#### Directions for this task
Go through the data below and work out how many lines contain "схеме"; the answer is the number alone.

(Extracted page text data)
*****
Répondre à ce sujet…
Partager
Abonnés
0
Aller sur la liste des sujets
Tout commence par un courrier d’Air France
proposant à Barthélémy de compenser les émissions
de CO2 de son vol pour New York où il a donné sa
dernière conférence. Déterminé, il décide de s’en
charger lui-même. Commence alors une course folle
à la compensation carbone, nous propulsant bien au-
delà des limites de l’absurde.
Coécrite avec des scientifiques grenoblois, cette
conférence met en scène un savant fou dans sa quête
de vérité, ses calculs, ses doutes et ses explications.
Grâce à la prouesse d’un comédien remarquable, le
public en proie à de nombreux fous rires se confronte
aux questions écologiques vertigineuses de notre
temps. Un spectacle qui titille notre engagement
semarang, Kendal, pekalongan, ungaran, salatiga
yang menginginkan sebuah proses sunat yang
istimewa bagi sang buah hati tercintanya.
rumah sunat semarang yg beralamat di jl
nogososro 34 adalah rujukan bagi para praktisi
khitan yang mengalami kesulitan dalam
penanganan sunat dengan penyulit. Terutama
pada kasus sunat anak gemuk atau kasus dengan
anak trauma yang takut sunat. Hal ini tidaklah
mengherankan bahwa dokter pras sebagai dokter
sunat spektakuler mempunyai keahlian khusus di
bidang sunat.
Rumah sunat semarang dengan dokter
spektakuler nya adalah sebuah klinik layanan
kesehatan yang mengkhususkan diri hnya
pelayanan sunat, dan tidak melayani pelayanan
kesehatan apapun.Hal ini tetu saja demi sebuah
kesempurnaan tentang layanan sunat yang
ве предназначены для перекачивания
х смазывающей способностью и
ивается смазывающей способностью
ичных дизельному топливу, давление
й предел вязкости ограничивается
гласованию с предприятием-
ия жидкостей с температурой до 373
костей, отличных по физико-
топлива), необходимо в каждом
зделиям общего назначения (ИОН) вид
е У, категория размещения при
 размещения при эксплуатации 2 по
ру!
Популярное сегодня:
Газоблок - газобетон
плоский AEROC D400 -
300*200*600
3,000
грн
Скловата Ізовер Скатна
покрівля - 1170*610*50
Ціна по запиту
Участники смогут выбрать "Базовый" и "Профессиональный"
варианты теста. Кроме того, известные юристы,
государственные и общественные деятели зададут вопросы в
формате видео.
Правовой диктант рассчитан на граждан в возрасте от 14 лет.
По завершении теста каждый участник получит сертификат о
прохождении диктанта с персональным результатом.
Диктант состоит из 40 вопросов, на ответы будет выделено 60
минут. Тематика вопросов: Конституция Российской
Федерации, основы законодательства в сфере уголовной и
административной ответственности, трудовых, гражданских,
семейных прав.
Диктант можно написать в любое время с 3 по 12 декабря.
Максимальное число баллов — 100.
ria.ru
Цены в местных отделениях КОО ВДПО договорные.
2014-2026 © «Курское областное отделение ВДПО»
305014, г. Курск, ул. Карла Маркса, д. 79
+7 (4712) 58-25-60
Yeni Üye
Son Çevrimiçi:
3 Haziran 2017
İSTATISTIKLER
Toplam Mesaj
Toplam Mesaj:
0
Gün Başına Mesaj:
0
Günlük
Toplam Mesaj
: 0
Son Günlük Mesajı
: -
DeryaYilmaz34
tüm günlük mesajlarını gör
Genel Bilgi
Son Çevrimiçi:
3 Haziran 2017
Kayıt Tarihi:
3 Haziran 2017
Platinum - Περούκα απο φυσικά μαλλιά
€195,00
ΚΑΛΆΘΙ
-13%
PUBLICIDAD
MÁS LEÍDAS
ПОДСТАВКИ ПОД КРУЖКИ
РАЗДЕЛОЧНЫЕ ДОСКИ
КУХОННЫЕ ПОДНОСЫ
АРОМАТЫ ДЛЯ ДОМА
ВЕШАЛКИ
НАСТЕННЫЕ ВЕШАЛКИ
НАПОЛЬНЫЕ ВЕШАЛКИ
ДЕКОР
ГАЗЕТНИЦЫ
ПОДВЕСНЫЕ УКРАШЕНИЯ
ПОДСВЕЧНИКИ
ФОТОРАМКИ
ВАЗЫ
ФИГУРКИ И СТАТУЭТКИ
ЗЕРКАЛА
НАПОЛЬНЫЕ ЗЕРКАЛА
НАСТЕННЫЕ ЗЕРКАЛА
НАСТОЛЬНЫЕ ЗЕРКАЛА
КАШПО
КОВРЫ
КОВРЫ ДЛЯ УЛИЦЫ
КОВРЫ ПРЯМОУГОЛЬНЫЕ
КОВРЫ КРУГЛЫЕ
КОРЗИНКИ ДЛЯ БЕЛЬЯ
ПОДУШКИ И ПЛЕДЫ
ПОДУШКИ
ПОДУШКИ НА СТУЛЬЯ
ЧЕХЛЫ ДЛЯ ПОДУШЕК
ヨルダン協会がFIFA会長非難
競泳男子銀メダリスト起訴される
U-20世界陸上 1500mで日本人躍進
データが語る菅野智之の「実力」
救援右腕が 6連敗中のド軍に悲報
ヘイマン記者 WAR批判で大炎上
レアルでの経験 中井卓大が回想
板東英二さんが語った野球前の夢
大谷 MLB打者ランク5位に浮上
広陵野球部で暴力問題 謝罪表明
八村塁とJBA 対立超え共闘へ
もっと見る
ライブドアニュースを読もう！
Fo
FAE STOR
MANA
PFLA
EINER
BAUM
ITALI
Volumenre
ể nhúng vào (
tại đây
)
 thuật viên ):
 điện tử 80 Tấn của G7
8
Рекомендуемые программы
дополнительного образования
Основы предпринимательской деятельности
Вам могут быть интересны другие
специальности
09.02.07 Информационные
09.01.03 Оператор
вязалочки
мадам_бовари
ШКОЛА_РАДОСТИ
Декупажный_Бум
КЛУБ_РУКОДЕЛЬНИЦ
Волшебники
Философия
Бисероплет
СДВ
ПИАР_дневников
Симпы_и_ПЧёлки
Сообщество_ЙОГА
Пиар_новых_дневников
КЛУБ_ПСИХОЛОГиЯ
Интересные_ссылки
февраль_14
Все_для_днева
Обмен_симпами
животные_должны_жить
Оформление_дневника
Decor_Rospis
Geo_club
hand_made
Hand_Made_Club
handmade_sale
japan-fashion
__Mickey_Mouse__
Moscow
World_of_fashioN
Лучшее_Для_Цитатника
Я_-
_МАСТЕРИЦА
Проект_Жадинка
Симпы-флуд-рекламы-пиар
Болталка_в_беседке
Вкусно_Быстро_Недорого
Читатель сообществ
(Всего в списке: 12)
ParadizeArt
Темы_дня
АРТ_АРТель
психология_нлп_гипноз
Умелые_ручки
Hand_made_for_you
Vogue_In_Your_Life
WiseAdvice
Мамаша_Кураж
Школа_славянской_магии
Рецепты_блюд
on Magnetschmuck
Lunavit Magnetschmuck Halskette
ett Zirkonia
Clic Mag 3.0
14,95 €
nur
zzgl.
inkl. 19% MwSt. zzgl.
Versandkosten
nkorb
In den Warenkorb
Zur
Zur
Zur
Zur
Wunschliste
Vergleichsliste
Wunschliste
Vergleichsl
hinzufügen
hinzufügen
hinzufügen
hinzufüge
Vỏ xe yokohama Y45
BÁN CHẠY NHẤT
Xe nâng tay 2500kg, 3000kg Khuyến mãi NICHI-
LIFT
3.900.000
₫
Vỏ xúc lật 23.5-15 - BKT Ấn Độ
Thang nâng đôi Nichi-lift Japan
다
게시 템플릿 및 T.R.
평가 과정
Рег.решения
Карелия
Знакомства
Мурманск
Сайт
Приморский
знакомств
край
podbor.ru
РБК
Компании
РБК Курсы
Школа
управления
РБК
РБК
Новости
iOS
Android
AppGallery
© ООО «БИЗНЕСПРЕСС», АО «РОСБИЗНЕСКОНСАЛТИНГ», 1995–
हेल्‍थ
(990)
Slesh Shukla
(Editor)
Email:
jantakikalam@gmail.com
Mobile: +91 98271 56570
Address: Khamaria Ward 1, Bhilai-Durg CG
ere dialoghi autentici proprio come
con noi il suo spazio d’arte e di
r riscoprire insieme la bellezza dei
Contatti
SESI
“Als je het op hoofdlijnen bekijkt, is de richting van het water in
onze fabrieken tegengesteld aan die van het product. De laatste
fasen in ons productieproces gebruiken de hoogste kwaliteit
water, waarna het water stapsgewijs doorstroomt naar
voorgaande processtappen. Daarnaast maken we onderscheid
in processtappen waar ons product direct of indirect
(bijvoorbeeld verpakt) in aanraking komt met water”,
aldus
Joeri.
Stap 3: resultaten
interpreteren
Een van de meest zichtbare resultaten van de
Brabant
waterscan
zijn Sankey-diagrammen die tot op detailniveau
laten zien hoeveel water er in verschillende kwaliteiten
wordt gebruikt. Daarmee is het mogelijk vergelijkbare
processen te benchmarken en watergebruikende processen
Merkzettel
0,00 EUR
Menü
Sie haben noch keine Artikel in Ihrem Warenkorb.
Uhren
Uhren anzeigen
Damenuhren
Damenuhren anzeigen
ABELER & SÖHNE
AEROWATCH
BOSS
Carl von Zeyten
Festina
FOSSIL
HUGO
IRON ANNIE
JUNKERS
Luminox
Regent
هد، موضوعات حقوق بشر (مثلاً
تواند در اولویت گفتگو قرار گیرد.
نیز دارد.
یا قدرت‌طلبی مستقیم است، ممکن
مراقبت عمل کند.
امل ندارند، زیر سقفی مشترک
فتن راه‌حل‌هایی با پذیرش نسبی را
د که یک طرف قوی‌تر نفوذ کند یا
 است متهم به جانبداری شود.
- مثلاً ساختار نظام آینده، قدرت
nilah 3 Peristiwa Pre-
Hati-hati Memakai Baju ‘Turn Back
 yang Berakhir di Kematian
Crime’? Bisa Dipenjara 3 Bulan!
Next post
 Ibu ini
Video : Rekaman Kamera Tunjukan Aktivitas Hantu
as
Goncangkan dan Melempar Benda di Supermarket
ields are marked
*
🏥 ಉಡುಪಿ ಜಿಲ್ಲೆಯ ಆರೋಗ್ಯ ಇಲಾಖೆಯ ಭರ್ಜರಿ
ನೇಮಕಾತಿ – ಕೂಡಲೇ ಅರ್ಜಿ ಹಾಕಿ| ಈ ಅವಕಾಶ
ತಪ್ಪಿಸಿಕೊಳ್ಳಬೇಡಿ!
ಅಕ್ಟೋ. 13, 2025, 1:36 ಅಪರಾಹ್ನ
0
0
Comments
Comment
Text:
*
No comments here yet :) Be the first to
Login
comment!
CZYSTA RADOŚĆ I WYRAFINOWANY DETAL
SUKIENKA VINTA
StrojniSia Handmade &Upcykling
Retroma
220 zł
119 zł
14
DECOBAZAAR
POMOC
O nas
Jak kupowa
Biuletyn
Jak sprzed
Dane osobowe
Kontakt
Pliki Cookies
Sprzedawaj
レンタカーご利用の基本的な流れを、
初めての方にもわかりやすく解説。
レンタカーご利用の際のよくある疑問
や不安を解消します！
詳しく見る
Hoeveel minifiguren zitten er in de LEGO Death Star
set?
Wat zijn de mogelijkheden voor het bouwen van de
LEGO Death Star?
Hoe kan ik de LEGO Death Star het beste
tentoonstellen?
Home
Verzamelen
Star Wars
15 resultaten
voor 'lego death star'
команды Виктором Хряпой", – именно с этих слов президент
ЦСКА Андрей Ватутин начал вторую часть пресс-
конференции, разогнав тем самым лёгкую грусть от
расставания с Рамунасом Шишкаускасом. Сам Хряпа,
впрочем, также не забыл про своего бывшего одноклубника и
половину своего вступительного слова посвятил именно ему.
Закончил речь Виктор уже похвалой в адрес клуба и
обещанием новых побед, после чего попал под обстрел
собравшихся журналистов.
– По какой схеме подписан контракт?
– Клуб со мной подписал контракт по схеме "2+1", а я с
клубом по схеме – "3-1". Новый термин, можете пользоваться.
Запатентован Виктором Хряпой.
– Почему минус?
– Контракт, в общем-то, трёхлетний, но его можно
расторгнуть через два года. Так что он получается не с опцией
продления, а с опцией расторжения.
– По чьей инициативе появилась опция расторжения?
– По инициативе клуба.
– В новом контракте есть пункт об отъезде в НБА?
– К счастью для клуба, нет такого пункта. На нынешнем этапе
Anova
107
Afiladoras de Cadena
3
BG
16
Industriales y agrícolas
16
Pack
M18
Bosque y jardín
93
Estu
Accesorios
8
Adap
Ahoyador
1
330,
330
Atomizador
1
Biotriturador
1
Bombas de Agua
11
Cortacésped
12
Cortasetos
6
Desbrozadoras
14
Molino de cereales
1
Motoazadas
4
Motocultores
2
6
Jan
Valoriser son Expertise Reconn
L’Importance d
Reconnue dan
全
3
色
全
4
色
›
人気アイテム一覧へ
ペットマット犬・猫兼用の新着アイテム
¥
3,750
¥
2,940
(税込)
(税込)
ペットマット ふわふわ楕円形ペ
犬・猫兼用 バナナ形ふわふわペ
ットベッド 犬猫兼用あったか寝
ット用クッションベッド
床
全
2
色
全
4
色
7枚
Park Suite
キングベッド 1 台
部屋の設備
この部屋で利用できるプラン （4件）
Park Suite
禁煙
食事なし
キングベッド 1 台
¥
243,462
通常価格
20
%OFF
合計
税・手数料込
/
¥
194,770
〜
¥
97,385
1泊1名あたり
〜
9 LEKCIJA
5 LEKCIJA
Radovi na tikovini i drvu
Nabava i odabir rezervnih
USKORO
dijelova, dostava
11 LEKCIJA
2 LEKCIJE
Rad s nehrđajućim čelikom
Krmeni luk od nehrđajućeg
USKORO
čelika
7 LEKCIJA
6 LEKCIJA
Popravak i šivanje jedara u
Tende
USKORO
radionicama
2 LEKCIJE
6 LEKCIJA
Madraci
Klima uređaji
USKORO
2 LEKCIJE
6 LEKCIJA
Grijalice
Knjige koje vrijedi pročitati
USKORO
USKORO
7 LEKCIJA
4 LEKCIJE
*****
#### Answer
3